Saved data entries
=== Begin Enclosure ===

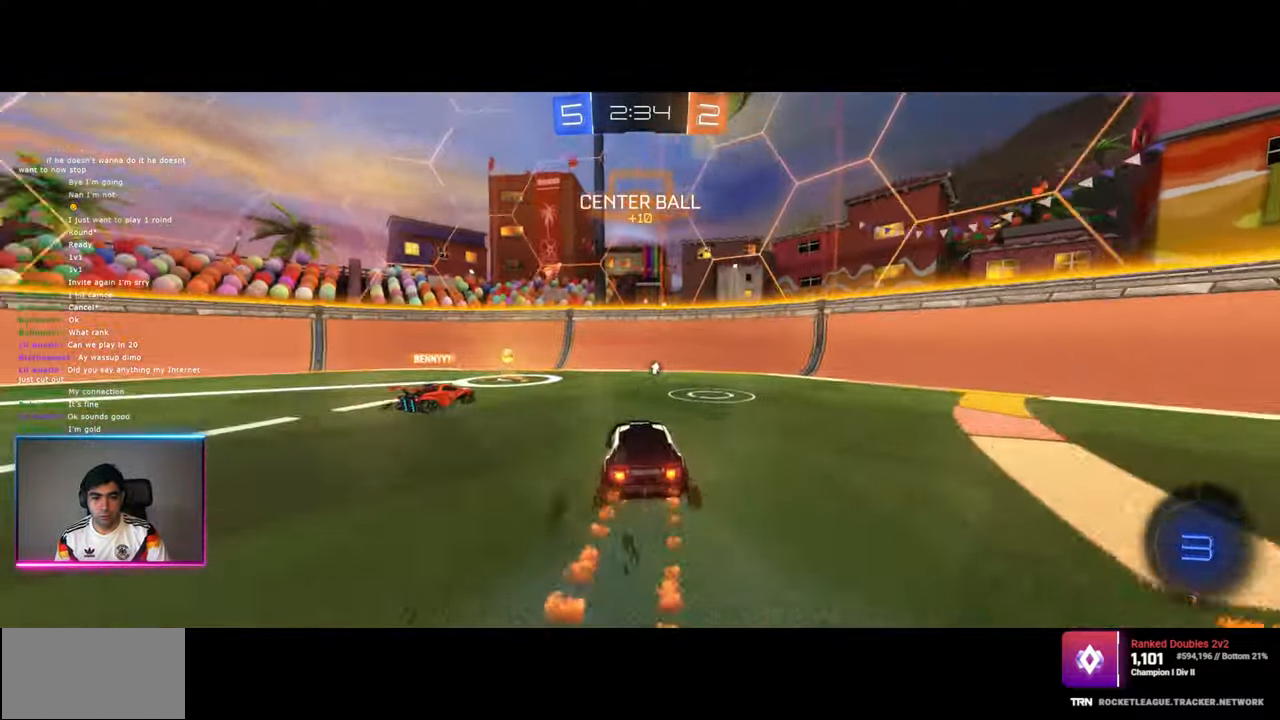
{"keys": ["a", "w"], "mouse": [], "events": [[34, "space", "down"], [50, "mouse_left", "up"], [150, "space", "up"]]}
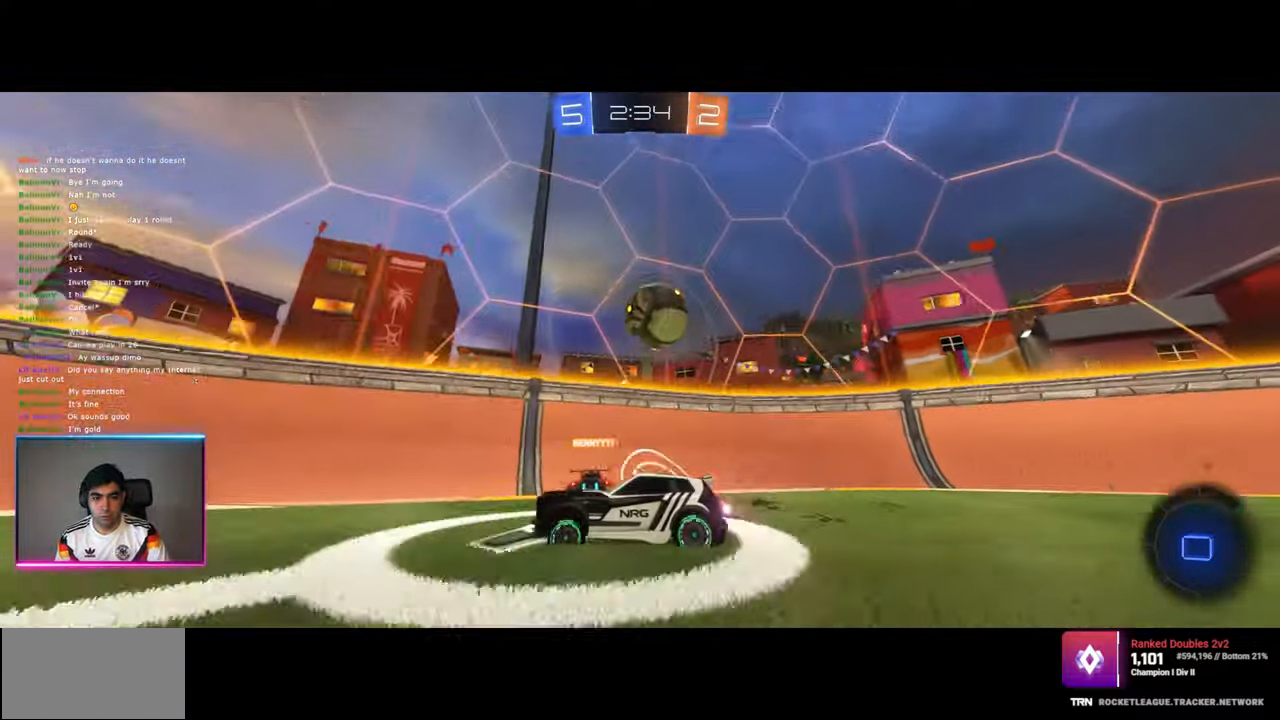
{"keys": ["w"], "mouse": [], "events": [[300, "space", "down"], [350, "a", "up"], [384, "space", "up"]]}
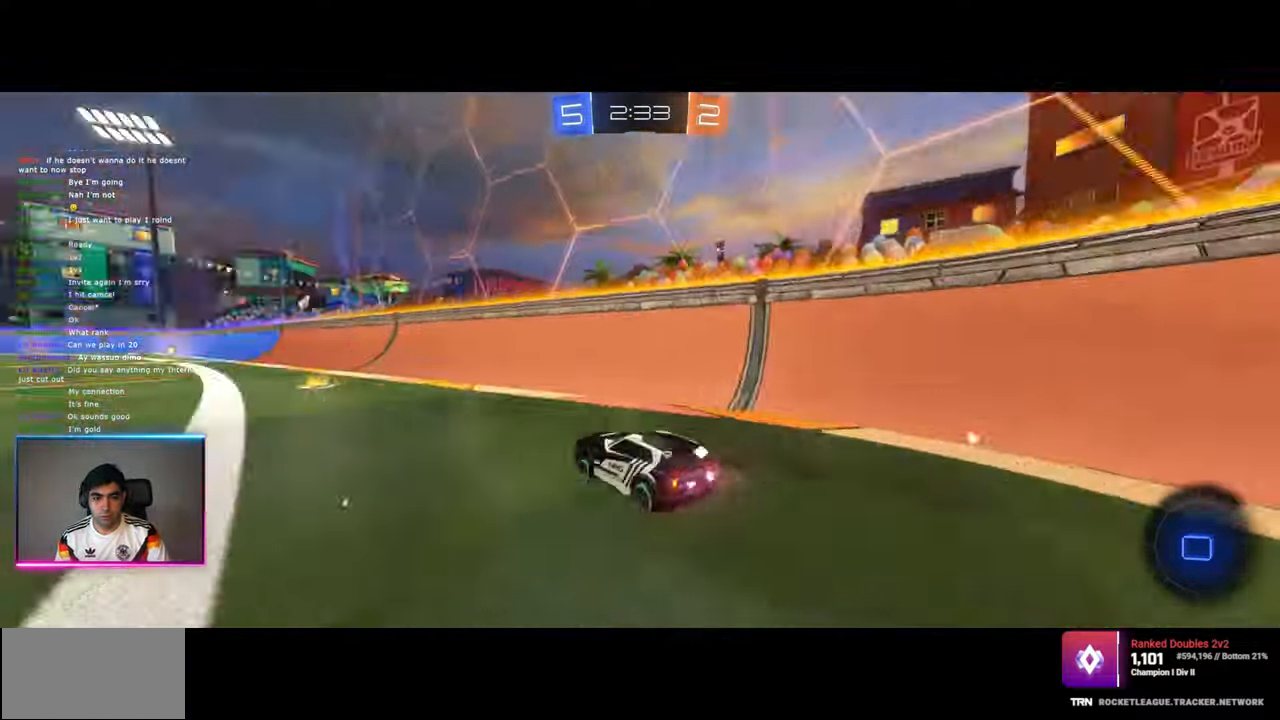
{"keys": ["w"], "mouse": ["left"], "events": [[200, "mouse_left", "down"], [267, "a", "down"], [467, "a", "up"]]}
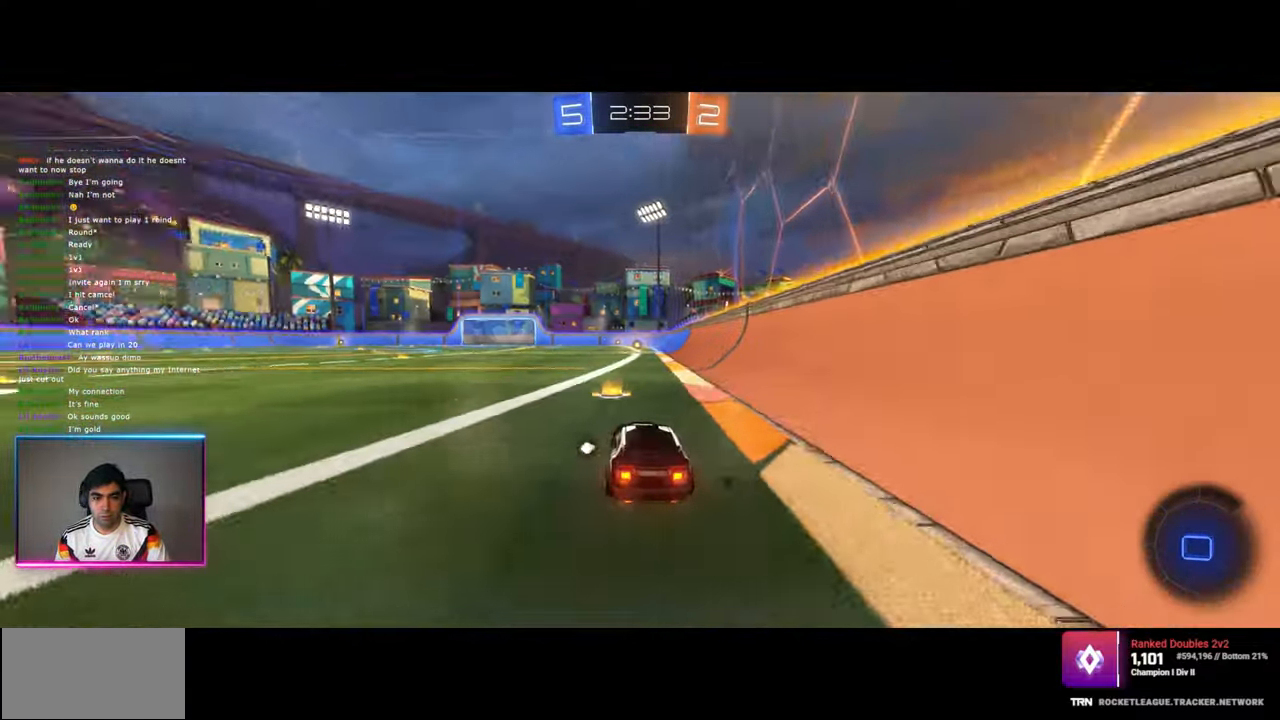
{"keys": ["w"], "mouse": [], "events": [[17, "mouse_left", "up"], [34, "space", "down"], [150, "space", "up"]]}
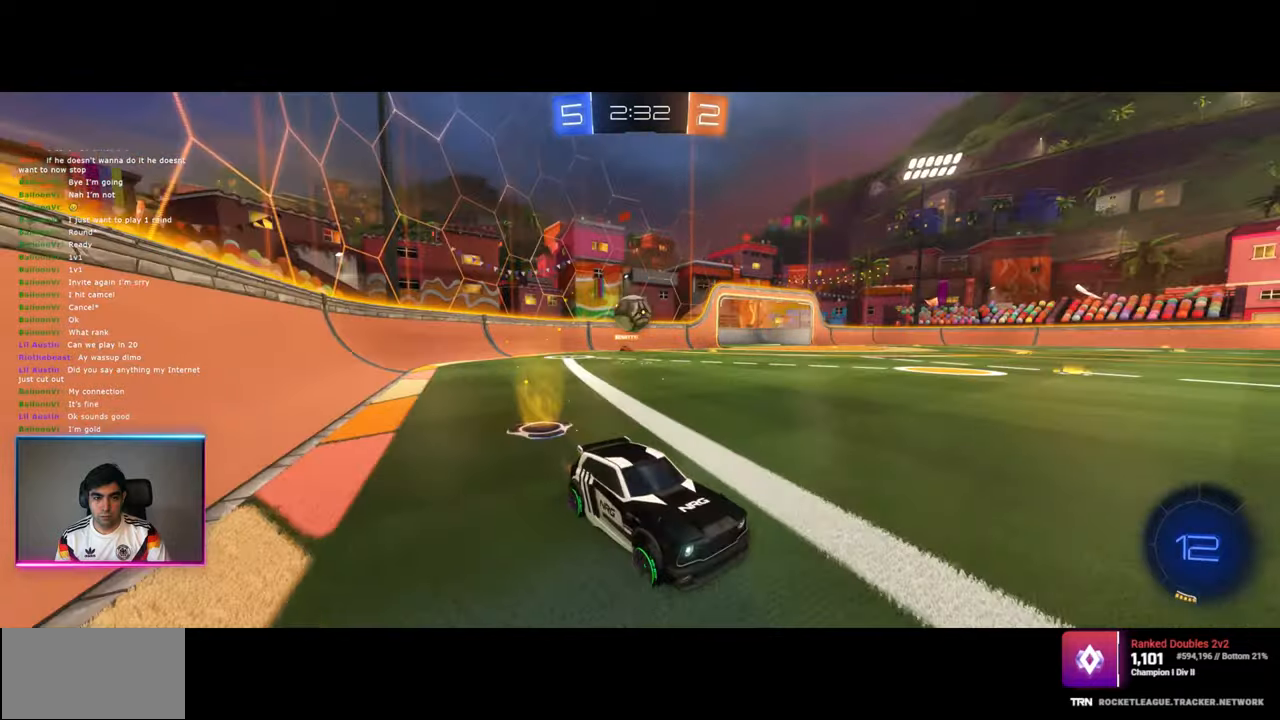
{"keys": ["w"], "mouse": [], "events": [[184, "d", "down"], [300, "d", "up"]]}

=== End Enclosure ===

Give back the data verbatim. The pictures are not part of the copy.

SOLUTION BELOW:
{"keys": ["a", "w"], "mouse": [], "events": [[34, "space", "down"], [50, "mouse_left", "up"], [150, "space", "up"]]}
{"keys": ["w"], "mouse": [], "events": [[300, "space", "down"], [350, "a", "up"], [384, "space", "up"]]}
{"keys": ["w"], "mouse": ["left"], "events": [[200, "mouse_left", "down"], [267, "a", "down"], [467, "a", "up"]]}
{"keys": ["w"], "mouse": [], "events": [[17, "mouse_left", "up"], [34, "space", "down"], [150, "space", "up"]]}
{"keys": ["w"], "mouse": [], "events": [[184, "d", "down"], [300, "d", "up"]]}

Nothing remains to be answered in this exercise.